Making Science Interesting

Wed 26 March 2014

Science is fascinating. There’s a common misconception that science must be made interesting — that it must be dressed up in flashy clothes and simplified for people not on tenure to be interested in it. I believe that science speaks for itself, and that there are few things more wonderful than watching it in action and experimenting with it.

Look up at the Milky Way way at night: that’s science. Rockets, stinks & bangs, this website, the internet — it’s all science. Even boring things like video games have science in them (there’s a lot of mathematics and physics involved in, say, Angry Birds).

That’s is what this alleged ‘Science Class’ thing is about: Building things with science, recreating discoveries that have been taken for granted (possibly even forgotten by most people) for hundreds or thousands of years, and having a good time in the process. It’s science without Comic Sans, bright colors, and affectation. (yeah, I have kind of a thing about Comic Sans.)

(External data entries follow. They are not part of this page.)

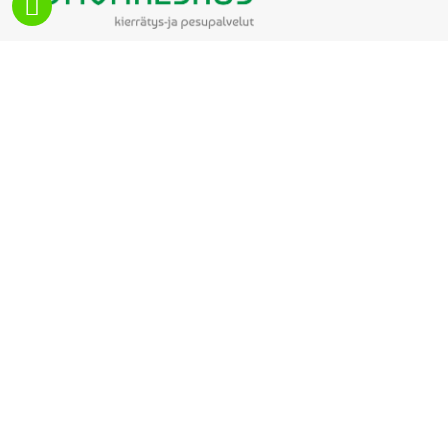
Käytettyjä tuotteita myydään.
Kornetintie 6 A, 00380, Helsinki
+358 50 3062654
info@sohvakeskus.fi
AUKIOLOAJAT
ma -pe 10- 18
la 11 - 18
su 12 - 17
PIKALINKIT
TARJOUKSET
Sohvat
Nojatuolit
UUSI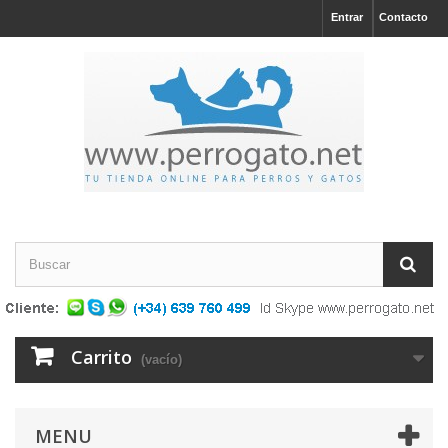
Entrar
Contacto
Carrito
(vacío)
MENU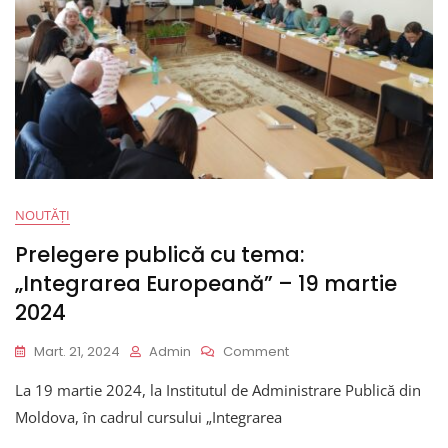
NOUTĂȚI
Prelegere publică cu tema:
„Integrarea Europeană” – 19 martie
2024
On
Mart. 21, 2024
Admin
Comment
Prelegere
La 19 martie 2024, la Institutul de Administrare Publică din
Publică
Cu
Moldova, în cadrul cursului „Integrarea
Tema: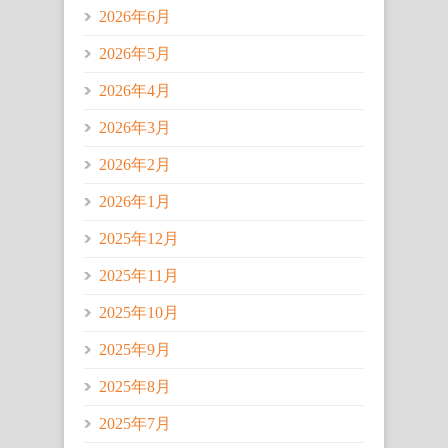
2026年6月
2026年5月
2026年4月
2026年3月
2026年2月
2026年1月
2025年12月
2025年11月
2025年10月
2025年9月
2025年8月
2025年7月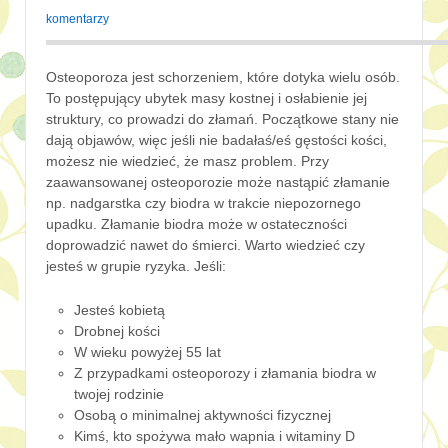
komentarzy
Osteoporoza jest schorzeniem, które dotyka wielu osób.
To postępujący ubytek masy kostnej i osłabienie jej
struktury, co prowadzi do złamań. Początkowe stany nie
dają objawów, więc jeśli nie badałaś/eś gęstości kości,
możesz nie wiedzieć, że masz problem. Przy
zaawansowanej osteoporozie może nastąpić złamanie
np. nadgarstka czy biodra w trakcie niepozornego
upadku. Złamanie biodra może w ostateczności
doprowadzić nawet do śmierci. Warto wiedzieć czy
jesteś w grupie ryzyka. Jeśli:
Jesteś kobietą
Drobnej kości
W wieku powyżej 55 lat
Z przypadkami osteoporozy i złamania biodra w
twojej rodzinie
Osobą o minimalnej aktywności fizycznej
Kimś, kto spożywa mało wapnia i witaminy D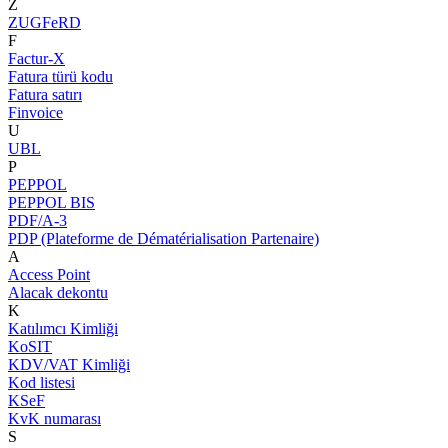
Z
ZUGFeRD
F
Factur-X
Fatura türü kodu
Fatura satırı
Finvoice
U
UBL
P
PEPPOL
PEPPOL BIS
PDF/A-3
PDP (Plateforme de Dématérialisation Partenaire)
A
Access Point
Alacak dekontu
K
Katılımcı Kimliği
KoSIT
KDV/VAT Kimliği
Kod listesi
KSeF
KvK numarası
S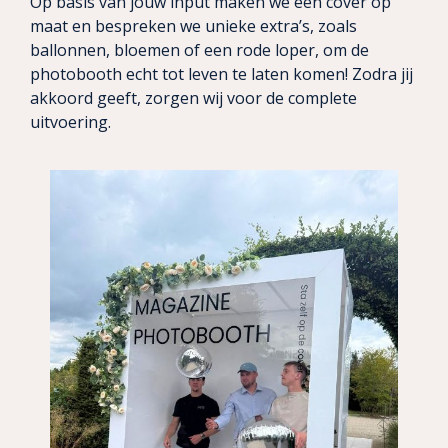
Op basis van jouw input maken we een cover op
maat en bespreken we unieke extra’s, zoals
ballonnen, bloemen of een rode loper, om de
photobooth echt tot leven te laten komen! Zodra jij
akkoord geeft, zorgen wij voor de complete
uitvoering.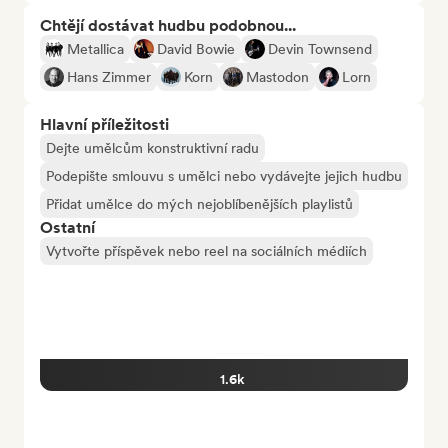
Chtějí dostávat hudbu podobnou...
Metallica
David Bowie
Devin Townsend
Hans Zimmer
Korn
Mastodon
Lorn
Hlavní příležitosti
Dejte umělcům konstruktivní radu
Podepište smlouvu s umělci nebo vydávejte jejich hudbu
Přidat umělce do mých nejoblíbenějších playlistů
Ostatní
Vytvořte příspěvek nebo reel na sociálních médiích
1.6k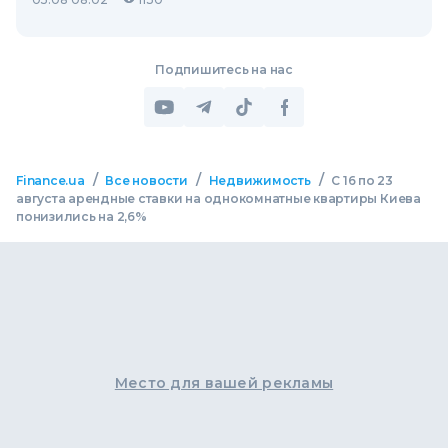
Подпишитесь на нас
/
/
/
Finance.ua
Все новости
Недвижимость
С 16 по 23
августа арендные ставки на однокомнатные квартиры Киева
понизились на 2,6%
Место для вашей рекламы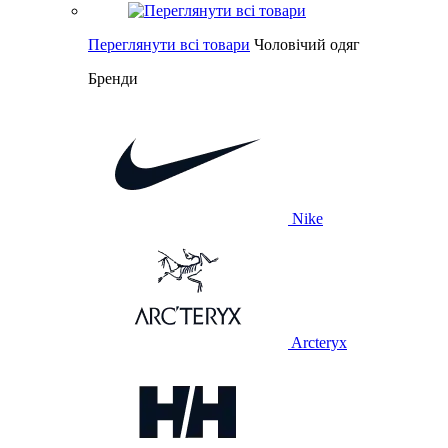
Переглянути всі товари
Чоловічий одяг
Бренди
Nike
Arcteryx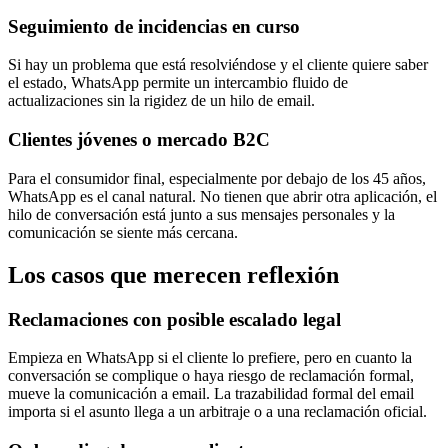
Seguimiento de incidencias en curso
Si hay un problema que está resolviéndose y el cliente quiere saber
el estado, WhatsApp permite un intercambio fluido de
actualizaciones sin la rigidez de un hilo de email.
Clientes jóvenes o mercado B2C
Para el consumidor final, especialmente por debajo de los 45 años,
WhatsApp es el canal natural. No tienen que abrir otra aplicación, el
hilo de conversación está junto a sus mensajes personales y la
comunicación se siente más cercana.
Los casos que merecen reflexión
Reclamaciones con posible escalado legal
Empieza en WhatsApp si el cliente lo prefiere, pero en cuanto la
conversación se complique o haya riesgo de reclamación formal,
mueve la comunicación a email. La trazabilidad formal del email
importa si el asunto llega a un arbitraje o a una reclamación oficial.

I attempt to take the middle road between simple and comprehensive. I don’t use large technical words unnecessarily, but I’m not writing in Simple English, either; if worst comes to worst, my more complicated ramblings can be thought of as vocabulary exercise. Also, I’m not attempting to explain the basic principles behind the projects in most cases. I would rather focus on what other sites don’t cover as well: neat and occasionally offbeat science projects that actually work. I usually link to resources that explain the principles involved more throughly — although note that it may take a Quantum Physicist to be able to accurately explain many of the fundamentals of science.

You may wonder, What’s not boring about spinning puny little wires with electricity? Everyone has their own reasons to learn about science, from practical to philosophic; but when it comes down to it, it’s usually about Curiosity. And since you’re on this website, you probably have a lion’s share of it.